» Given data
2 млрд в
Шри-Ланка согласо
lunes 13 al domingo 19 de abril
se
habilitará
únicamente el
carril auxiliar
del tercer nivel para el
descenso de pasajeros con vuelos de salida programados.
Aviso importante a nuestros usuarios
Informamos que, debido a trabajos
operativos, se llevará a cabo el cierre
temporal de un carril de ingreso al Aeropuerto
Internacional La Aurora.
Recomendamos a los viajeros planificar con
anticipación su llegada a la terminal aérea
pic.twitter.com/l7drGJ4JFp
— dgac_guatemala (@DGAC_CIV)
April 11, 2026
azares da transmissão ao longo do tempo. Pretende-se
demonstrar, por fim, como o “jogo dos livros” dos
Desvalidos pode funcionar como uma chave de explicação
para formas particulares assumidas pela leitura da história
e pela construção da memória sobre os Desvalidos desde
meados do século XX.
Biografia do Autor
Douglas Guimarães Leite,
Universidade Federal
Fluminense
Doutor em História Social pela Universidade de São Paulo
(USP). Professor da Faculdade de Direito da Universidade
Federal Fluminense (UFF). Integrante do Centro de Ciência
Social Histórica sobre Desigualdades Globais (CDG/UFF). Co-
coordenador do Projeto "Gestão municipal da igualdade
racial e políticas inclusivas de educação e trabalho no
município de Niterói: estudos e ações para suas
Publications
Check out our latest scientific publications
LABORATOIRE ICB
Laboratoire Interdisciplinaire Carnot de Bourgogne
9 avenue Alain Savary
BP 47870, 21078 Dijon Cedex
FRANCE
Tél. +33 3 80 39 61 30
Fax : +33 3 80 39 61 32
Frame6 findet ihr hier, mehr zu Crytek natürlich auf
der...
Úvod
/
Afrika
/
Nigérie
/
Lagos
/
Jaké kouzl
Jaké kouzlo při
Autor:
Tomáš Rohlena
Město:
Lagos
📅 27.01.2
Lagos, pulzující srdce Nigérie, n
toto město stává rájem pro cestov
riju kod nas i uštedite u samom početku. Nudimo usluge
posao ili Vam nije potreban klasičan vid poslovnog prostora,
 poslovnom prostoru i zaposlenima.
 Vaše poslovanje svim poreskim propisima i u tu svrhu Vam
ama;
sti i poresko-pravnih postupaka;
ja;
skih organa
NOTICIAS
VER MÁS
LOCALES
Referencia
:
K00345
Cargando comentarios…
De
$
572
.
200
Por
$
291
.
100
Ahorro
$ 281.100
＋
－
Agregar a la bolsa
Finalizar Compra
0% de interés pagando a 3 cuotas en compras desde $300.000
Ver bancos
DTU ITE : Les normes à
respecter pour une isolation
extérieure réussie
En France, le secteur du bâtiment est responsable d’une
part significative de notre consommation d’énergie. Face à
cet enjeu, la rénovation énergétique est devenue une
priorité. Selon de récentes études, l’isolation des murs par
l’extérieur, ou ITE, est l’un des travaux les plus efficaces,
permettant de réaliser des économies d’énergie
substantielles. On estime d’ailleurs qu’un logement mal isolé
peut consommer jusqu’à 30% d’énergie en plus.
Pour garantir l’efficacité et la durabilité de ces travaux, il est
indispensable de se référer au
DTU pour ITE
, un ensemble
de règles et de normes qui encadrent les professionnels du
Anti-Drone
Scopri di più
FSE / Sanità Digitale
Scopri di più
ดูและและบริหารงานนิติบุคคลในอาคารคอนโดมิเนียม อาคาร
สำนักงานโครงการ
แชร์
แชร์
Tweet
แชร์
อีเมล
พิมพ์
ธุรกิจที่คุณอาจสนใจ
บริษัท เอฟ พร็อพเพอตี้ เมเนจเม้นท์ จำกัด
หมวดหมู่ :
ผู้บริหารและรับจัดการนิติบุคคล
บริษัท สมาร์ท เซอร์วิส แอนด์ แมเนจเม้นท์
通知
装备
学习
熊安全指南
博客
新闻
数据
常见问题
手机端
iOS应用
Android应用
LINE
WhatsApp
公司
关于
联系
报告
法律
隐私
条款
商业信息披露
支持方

» Task to carry out
Output the material verbatim, starting at its first line and ending at the line that contains "posao ili Vam", with both ends included.

» Reply to the exercise
2 млрд в
Шри-Ланка согласо
lunes 13 al domingo 19 de abril
se
habilitará
únicamente el
carril auxiliar
del tercer nivel para el
descenso de pasajeros con vuelos de salida programados.
Aviso importante a nuestros usuarios
Informamos que, debido a trabajos
operativos, se llevará a cabo el cierre
temporal de un carril de ingreso al Aeropuerto
Internacional La Aurora.
Recomendamos a los viajeros planificar con
anticipación su llegada a la terminal aérea
pic.twitter.com/l7drGJ4JFp
— dgac_guatemala (@DGAC_CIV)
April 11, 2026
azares da transmissão ao longo do tempo. Pretende-se
demonstrar, por fim, como o “jogo dos livros” dos
Desvalidos pode funcionar como uma chave de explicação
para formas particulares assumidas pela leitura da história
e pela construção da memória sobre os Desvalidos desde
meados do século XX.
Biografia do Autor
Douglas Guimarães Leite,
Universidade Federal
Fluminense
Doutor em História Social pela Universidade de São Paulo
(USP). Professor da Faculdade de Direito da Universidade
Federal Fluminense (UFF). Integrante do Centro de Ciência
Social Histórica sobre Desigualdades Globais (CDG/UFF). Co-
coordenador do Projeto "Gestão municipal da igualdade
racial e políticas inclusivas de educação e trabalho no
município de Niterói: estudos e ações para suas
Publications
Check out our latest scientific publications
LABORATOIRE ICB
Laboratoire Interdisciplinaire Carnot de Bourgogne
9 avenue Alain Savary
BP 47870, 21078 Dijon Cedex
FRANCE
Tél. +33 3 80 39 61 30
Fax : +33 3 80 39 61 32
Frame6 findet ihr hier, mehr zu Crytek natürlich auf
der...
Úvod
/
Afrika
/
Nigérie
/
Lagos
/
Jaké kouzl
Jaké kouzlo při
Autor:
Tomáš Rohlena
Město:
Lagos
📅 27.01.2
Lagos, pulzující srdce Nigérie, n
toto město stává rájem pro cestov
riju kod nas i uštedite u samom početku. Nudimo usluge
posao ili Vam nije potreban klasičan vid poslovnog prostora,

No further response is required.